Publié le 21 août 2016 à 05:03

La Sud-Africaine Caster Semenya, athlète intersexuée, a décroché l'or olympique sur 800 m, ce samedi à Rio de Janeiro. Ce qui n'a pas fini de faire parler…

La Sud-Africaine Caster Semenya a remporté la médaille d'or olympique du 800 m, ce samedi à Rio de Janeiro, avec un nouveau record personnel (1'55"28). La Burundaise Francine Niyonsaba a terminé en 1'56"49 pour l'argent, la deuxième breloque de son pays aux Jeux. La Kényane Margaret Wambui a pris le bronze en 1'56"89.

Seulement deuxième en 2012 à Londres, Semenya, 25 printemps, a dominé la saison sur cette distance avec trois des quatre meilleurs temps. À tel point que la marque "référence" de la Tchèque Jarmila Kratochvilova, la plus vieille de l'athlétisme, réalisée à une époque où le dopage était monnaie courante en Europe de l'Est (1983), était susceptible de sauter.

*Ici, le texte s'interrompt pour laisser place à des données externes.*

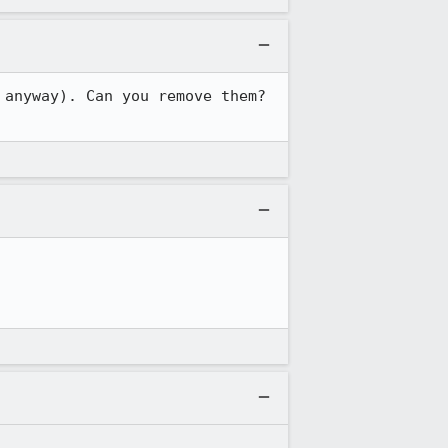
anyway). Can you remove them? 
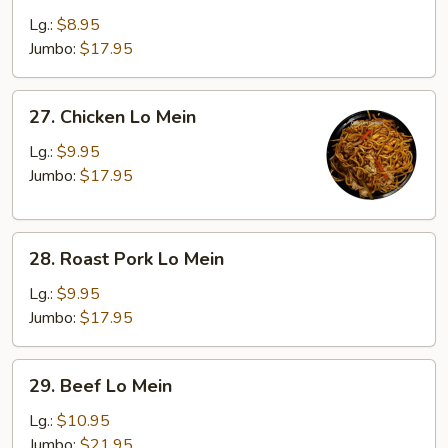
Lo
Lg.:
$8.95
Mein
Jumbo:
$17.95
27.
27. Chicken Lo Mein
Chicken
Lo
Lg.:
$9.95
Mein
Jumbo:
$17.95
28.
28. Roast Pork Lo Mein
Roast
Pork
Lg.:
$9.95
Lo
Jumbo:
$17.95
Mein
29.
29. Beef Lo Mein
Beef
Lo
Lg.:
$10.95
Mein
Jumbo:
$21.95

Cela n'a pas été le cas. Restée dans le peloton lors du premier tour, Semenya a laissé Niyonsaba mener la course jusqu'aux 200 derniers mètres, avant d'accélérer pour triompher, sans nouveau record à la clé.

Polémique

Mais quand même: selon certains observateurs, la concurrence, déjà privée de Mariya Savinova et Ekaterina Poistogova, première et troisième il y a quatre ans, mais empêchées de participer après les révélations concernant le dopage dans l'athlé russe soutenu par l'État, était désavantagée. Même si Semenya n'y peut pas grand-chose…

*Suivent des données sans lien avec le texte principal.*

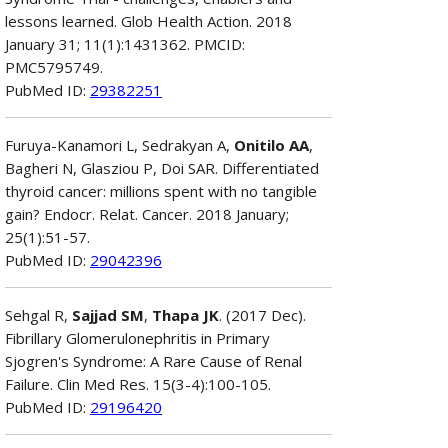
lessons learned. Glob Health Action. 2018
January 31; 11(1):1431362. PMCID:
PMC5795749.
PubMed ID:
29382251
Furuya-Kanamori L, Sedrakyan A,
Onitilo AA
,
Bagheri N, Glasziou P, Doi SAR. Differentiated
thyroid cancer: millions spent with no tangible
gain? Endocr. Relat. Cancer. 2018 January;
25(1):51-57.
PubMed ID:
29042396
Sehgal R,
Sajjad SM
,
Thapa JK
. (2017 Dec).
Fibrillary Glomerulonephritis in Primary
Sjogren's Syndrome: A Rare Cause of Renal
Failure. Clin Med Res. 15(3-4):100-105.
PubMed ID:
29196420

La polémique ? À la suite de son titre mondial en 2009, des tests avaient révélé qu'elle était hyper-androgène, son corps produisant une quantité anormalement élevée de testostérone, ce qui la rend plus puissante que ses rivales. L'IAAF avait limité cette quantité, ce qui avait clairement changé les perspectives de Semenya (elle devait se médicamenter), mais la règle a été annulée l'année passée par le Tribunal arbitral du sport (TAS).